▶ [WORK ITEM A]:
List every function name in the cache-merge thread below that is written with trailing parentheses, each once, in order of first appearance.

▶ [PAGE EXCERPT]:
As of r1679863, all item and key sizes are represented
as size_t throughout cache-membuffer.c.

The reason why I first tried sticking with u32 was that
larger entry_t structs mean fewer of them fit into the
index hash. Per group, there are 10 entries on /trunk,
8 on the 1.9-cache-improvements branch and only 7
for the 1.10 equivalent. So, 1.10 will be able to keep
only 30% cache entries than 1.9rc1. Still ok-ish but it
is a tight fit.


> +1 if these warnings get fixed before or as part of the merge without
> adding casts.
>

Even done away with older casts :)

Going to merge to /trunk now with your and Bert's vote.

-- Stefan^2.

Re: [VOTE] Merging 1.9-cache-improvements to /trunk

Posted by Stefan Fuhrmann <st...@wandisco.com>.
On Sat, May 16, 2015 at 7:45 PM, Ivan Zhakov <iv...@visualsvn.com> wrote:

> On 16 May 2015 at 07:48, Stefan Fuhrmann <st...@wandisco.com>
> wrote:
> > On Fri, May 15, 2015 at 7:25 PM, Philip Martin <
> philip.martin@wandisco.com>
> > wrote:
> >> Another issue: find_entry() now calls drop_entry() in more cases and can
> >> now call it when find_empty==FALSE during read operations.  On Unix when
> >> using the read-write lock this means the cache gets modified while only
> >> holding a read lock, not a write lock, and that can corrupt the cache.
> >>
> As far I understand find_entry(find_empty == TRUE) requires write-lock
> for cache, while only read-lock is required for find_empty == FALSE.
> Is correct? It would be nice to document this in docstring.
>

Done in r1679866.

-- Stefan^2.

Re: [VOTE] Merging 1.9-cache-improvements to /trunk

Posted by Ivan Zhakov <iv...@visualsvn.com>.
On 16 May 2015 at 07:48, Stefan Fuhrmann <st...@wandisco.com> wrote:
> On Fri, May 15, 2015 at 7:25 PM, Philip Martin <ph...@wandisco.com>
> wrote:
>>
>> Philip Martin <ph...@wandisco.com> writes:
>>
>> > Philip Martin <ph...@wandisco.com> writes:
>> >
>> >> Prompted by the warnings I think there are some issues to fix.  For
>> >> APR_HASH_KEY_STRING keys there is no protection against abnormally long
>> >> keys.  combined_long_key() will allocate strlen() memory even if it is
>> >> many GB.  The item will not get cached if key+data length is more than
>> >> 4GB but the memory for the key, which could be more than 4GB, will be
>> >> permanently allocated in the cache.  There is also a problem with
>> >> overflow in membuffer_cache_set_internal() when calculating key+data
>> >> length, although in practice a key large enough to trigger this will
>> >> probably fail memory allocation first.

Chart analysis data
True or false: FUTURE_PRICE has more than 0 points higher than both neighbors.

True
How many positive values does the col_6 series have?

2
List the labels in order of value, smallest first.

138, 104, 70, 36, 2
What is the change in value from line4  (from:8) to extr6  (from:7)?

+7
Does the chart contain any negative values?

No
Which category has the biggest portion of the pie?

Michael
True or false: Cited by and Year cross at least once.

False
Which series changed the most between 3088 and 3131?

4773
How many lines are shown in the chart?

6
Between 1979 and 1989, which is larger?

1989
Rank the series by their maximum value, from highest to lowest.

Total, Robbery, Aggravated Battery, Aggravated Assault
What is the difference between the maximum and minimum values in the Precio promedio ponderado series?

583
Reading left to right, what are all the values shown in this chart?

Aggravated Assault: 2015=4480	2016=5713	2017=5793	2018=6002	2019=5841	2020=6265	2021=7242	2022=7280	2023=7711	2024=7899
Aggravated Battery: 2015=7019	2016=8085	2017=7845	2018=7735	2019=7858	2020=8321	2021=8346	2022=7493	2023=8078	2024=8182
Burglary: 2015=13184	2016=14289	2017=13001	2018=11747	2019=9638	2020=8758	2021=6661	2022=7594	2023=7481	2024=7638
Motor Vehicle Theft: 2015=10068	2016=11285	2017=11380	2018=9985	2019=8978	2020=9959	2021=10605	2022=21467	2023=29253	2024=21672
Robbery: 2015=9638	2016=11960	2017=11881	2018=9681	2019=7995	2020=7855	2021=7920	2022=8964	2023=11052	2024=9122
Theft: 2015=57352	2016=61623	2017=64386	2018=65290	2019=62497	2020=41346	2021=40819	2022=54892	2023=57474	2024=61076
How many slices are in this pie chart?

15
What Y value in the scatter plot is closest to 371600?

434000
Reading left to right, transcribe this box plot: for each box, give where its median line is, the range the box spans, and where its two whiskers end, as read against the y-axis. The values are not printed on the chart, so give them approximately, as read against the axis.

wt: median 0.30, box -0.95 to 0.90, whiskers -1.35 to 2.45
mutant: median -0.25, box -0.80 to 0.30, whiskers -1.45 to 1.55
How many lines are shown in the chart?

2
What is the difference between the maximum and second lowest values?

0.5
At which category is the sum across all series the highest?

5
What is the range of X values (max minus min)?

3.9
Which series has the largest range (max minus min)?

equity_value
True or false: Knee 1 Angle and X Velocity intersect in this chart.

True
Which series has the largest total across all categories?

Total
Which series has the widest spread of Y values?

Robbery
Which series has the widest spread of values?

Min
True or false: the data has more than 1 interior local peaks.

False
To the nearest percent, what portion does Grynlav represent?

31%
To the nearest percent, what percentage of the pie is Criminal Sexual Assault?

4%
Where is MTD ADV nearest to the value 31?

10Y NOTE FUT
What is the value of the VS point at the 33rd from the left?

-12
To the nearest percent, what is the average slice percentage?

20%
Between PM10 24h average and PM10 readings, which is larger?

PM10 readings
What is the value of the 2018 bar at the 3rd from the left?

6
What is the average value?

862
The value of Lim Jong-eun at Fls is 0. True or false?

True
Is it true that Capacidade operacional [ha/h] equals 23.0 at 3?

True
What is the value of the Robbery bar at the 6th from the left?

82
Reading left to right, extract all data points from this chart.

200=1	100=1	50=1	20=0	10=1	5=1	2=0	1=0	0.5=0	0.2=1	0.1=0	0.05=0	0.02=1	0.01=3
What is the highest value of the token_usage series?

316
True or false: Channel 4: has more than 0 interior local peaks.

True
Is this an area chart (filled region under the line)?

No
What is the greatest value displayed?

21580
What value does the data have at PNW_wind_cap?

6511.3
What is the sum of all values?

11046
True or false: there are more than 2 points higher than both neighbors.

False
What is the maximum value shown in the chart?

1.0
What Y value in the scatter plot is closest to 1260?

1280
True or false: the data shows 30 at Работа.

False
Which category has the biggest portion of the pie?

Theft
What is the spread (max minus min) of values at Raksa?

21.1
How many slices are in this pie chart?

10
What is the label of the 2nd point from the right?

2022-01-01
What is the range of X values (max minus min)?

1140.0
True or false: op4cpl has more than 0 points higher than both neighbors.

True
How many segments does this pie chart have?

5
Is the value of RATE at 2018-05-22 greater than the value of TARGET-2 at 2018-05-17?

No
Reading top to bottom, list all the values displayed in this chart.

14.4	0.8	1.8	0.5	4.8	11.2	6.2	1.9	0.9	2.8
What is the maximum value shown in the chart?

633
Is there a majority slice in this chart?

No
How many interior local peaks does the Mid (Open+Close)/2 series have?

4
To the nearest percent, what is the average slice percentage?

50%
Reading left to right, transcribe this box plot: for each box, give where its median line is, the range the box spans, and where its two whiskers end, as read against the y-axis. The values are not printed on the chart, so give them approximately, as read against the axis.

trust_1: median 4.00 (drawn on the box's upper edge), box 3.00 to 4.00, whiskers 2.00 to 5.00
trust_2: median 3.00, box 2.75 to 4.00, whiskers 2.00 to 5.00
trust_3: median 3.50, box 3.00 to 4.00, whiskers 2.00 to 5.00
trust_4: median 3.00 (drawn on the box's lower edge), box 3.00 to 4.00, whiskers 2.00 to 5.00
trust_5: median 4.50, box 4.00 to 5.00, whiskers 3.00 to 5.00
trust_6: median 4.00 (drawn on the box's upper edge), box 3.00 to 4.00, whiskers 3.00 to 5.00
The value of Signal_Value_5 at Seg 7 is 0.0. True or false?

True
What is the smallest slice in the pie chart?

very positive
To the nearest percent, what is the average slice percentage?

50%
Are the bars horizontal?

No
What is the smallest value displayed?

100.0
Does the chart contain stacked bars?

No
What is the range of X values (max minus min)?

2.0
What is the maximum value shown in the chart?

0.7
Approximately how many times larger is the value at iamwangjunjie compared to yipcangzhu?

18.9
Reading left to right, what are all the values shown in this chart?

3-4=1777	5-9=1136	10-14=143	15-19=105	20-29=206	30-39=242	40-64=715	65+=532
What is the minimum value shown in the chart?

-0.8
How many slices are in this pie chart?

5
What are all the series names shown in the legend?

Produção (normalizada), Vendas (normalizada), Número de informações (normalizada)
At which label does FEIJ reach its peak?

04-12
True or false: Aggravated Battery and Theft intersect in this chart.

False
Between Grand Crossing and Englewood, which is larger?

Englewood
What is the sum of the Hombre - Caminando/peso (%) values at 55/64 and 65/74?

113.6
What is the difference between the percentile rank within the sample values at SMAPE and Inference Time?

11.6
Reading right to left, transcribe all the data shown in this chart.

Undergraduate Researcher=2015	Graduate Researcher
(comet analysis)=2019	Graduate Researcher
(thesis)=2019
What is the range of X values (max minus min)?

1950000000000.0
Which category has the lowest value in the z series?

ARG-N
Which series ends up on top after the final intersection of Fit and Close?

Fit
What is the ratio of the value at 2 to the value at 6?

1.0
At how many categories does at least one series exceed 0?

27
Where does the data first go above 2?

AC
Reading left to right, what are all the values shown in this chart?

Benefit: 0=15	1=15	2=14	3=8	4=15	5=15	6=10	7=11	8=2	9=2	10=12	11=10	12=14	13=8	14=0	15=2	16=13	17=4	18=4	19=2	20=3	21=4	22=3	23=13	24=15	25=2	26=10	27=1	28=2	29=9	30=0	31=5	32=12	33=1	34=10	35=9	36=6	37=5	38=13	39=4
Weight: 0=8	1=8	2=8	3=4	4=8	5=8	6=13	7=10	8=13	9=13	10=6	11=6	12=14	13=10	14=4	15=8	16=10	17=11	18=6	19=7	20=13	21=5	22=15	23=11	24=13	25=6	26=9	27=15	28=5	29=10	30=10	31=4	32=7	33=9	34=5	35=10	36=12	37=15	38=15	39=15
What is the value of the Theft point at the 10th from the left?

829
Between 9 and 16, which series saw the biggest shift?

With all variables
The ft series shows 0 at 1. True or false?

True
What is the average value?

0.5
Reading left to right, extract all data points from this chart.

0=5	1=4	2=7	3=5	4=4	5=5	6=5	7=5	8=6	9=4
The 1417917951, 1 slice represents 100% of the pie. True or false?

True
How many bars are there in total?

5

▶ [WORK ITEM B]:
Duplicate the lines of the records from the one holding "equity_value" through the one holding "Which series has the widest spread of values?", both included.

▶ [ANSWER AREA A]:
find_entry()
drop_entry()
combined_long_key()
strlen()
membuffer_cache_set_internal()

▶ [ANSWER AREA B]:
equity_value
True or false: Knee 1 Angle and X Velocity intersect in this chart.

True
Which series has the largest total across all categories?

Total
Which series has the widest spread of Y values?

Robbery
Which series has the widest spread of values?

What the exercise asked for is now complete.